# [What the task asks]
Write the records out exactly, so that no picture remains in the copy.

# [Records provided]
★ ★ ★ ★ ★ ★ ★

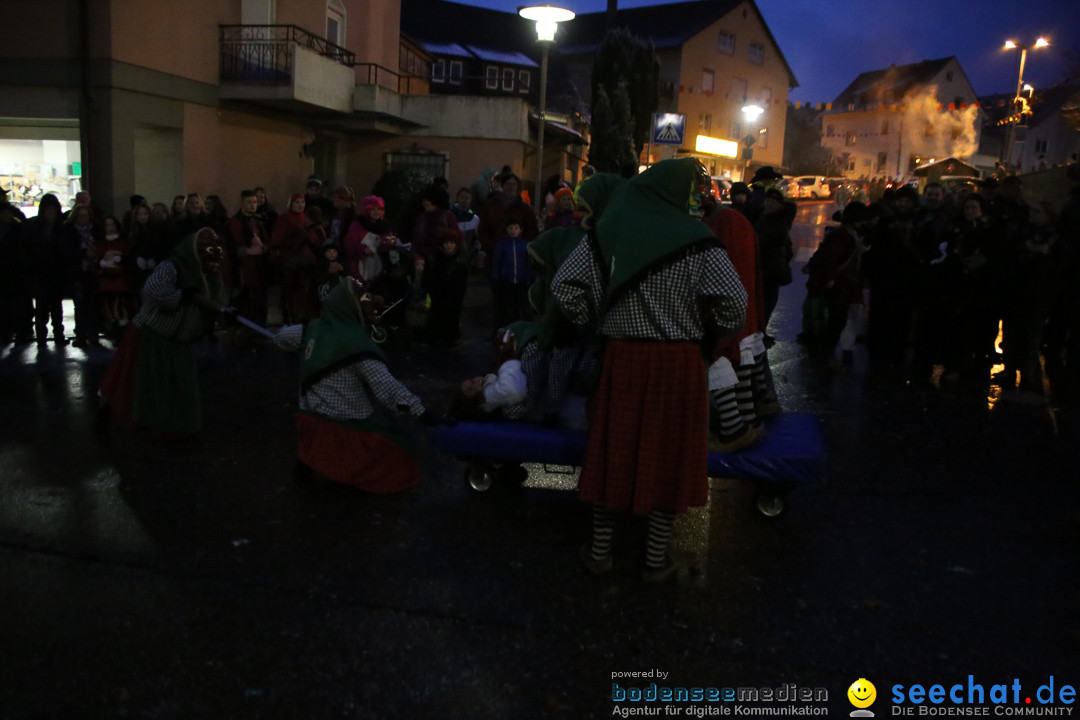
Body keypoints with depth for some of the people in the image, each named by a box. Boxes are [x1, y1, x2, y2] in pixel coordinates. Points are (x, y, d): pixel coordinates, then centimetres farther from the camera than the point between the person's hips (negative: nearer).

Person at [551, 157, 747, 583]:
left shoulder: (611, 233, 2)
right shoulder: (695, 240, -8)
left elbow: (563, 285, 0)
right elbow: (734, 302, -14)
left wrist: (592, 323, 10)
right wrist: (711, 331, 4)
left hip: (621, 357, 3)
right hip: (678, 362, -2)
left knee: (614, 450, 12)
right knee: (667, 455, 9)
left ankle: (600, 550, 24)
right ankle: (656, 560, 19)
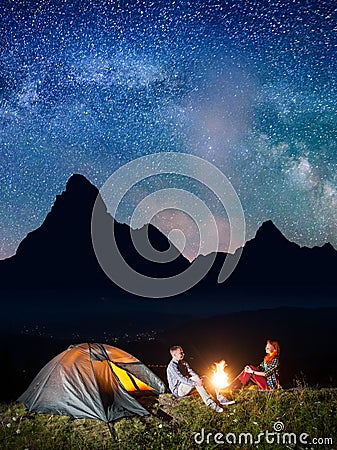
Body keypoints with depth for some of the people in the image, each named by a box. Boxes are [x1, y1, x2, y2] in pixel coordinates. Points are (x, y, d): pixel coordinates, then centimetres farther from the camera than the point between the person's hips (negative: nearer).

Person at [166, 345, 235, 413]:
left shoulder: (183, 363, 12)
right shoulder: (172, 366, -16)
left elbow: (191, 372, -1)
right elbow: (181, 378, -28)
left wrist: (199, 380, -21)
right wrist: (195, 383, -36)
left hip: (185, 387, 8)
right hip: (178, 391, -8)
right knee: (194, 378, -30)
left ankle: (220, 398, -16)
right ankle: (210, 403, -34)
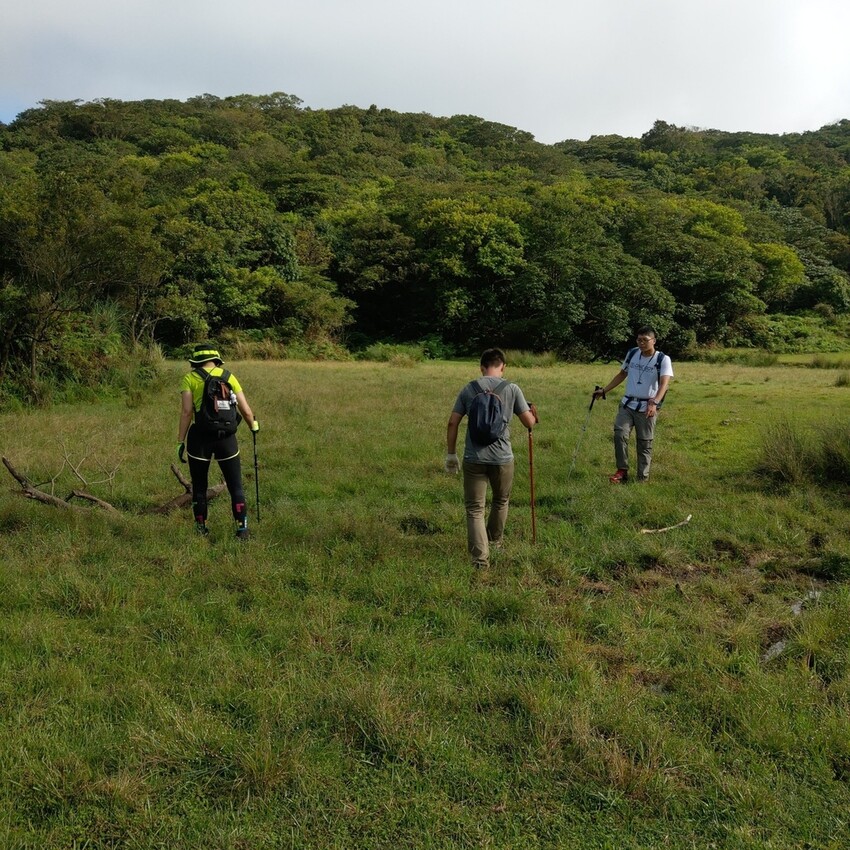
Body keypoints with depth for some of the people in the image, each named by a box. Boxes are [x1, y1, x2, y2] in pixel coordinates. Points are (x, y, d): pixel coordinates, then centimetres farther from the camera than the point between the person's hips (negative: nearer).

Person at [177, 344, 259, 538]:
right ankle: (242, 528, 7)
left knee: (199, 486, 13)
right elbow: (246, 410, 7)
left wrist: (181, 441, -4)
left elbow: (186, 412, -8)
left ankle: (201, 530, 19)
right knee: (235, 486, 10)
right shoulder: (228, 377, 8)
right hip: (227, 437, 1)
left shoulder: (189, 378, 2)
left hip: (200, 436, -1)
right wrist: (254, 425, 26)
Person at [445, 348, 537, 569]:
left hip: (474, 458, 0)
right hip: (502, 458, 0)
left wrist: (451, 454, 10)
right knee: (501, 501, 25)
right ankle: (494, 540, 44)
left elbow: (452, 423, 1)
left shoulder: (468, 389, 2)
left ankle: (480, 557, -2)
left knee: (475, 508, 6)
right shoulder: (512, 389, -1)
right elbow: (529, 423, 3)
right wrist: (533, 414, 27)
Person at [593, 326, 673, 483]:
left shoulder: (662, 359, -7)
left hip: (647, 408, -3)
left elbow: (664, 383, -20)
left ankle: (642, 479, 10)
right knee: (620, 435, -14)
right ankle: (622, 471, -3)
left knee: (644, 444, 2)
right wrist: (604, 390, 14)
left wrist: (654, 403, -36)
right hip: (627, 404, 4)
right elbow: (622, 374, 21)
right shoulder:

★ ★ ★ ★ ★ ★ ★

# [Your solution]
Body keypoints with depth for some of the people in the image, each named by a box. Boxes are [x1, y1, x2, y2] in pixel coordinates. Points are (x, y, d): pixel coordinates, then centimetres farther from the camera than the point between the person's hips (negative: nearer).

Person at [551, 157, 747, 583]:
left shoulder: (611, 233, 2)
right shoulder: (695, 240, -8)
left elbow: (563, 285, 0)
right elbow: (734, 302, -14)
left wrist: (592, 323, 10)
right wrist: (711, 331, 4)
left hip: (621, 357, 3)
right hip: (678, 362, -2)
left knee: (614, 450, 12)
right knee: (667, 455, 9)
left ankle: (600, 550, 24)
right ankle: (656, 560, 19)
Body keypoints with depth for some of the people in the image, each named by a box. Boxes are [x1, y1, x2, y2] in pixel coordinates. Points are (x, y, d): pixel coordinates, then centimetres farther from the camera than the point between the person's hips (negative: nearer).

Person at [166, 345, 235, 413]:
left shoulder: (183, 363, 12)
right shoulder: (172, 366, -16)
left elbow: (191, 372, -1)
right elbow: (181, 378, -28)
left wrist: (199, 380, -21)
right wrist: (195, 383, -36)
left hip: (185, 387, 8)
right hip: (178, 391, -8)
right knee: (194, 378, -30)
left ankle: (220, 398, -16)
right ankle: (210, 403, -34)
Body keypoints with depth for some of the people in the image, each named by a box. Boxes are [x1, y1, x2, y2] in pixel coordinates. Points are (x, y, d): pixel coordinates, then centimetres farther from the camera than the point between the person's hips (negative: nearer).

Person at [177, 344, 259, 538]:
right ankle: (242, 528, 7)
left knee: (199, 486, 13)
right elbow: (246, 410, 7)
left wrist: (181, 441, -4)
left elbow: (186, 412, -8)
left ankle: (201, 530, 19)
right knee: (235, 486, 10)
right shoulder: (228, 377, 8)
right hip: (227, 437, 1)
left shoulder: (189, 378, 2)
left hip: (200, 436, -1)
right wrist: (254, 425, 26)
Person at [445, 348, 537, 569]:
left hip: (474, 458, 0)
right hip: (502, 458, 0)
left wrist: (451, 454, 10)
right knee: (501, 501, 25)
right ankle: (494, 540, 44)
left elbow: (452, 423, 1)
left shoulder: (468, 389, 2)
left ankle: (480, 557, -2)
left knee: (475, 508, 6)
right shoulder: (512, 389, -1)
right elbow: (529, 423, 3)
right wrist: (533, 414, 27)
Person at [593, 326, 673, 483]:
left shoulder: (662, 359, -7)
left hip: (647, 408, -3)
left elbow: (664, 383, -20)
left ankle: (642, 479, 10)
right knee: (620, 435, -14)
right ankle: (622, 471, -3)
left knee: (644, 444, 2)
right wrist: (604, 390, 14)
left wrist: (654, 403, -36)
right hip: (627, 404, 4)
right elbow: (622, 374, 21)
right shoulder:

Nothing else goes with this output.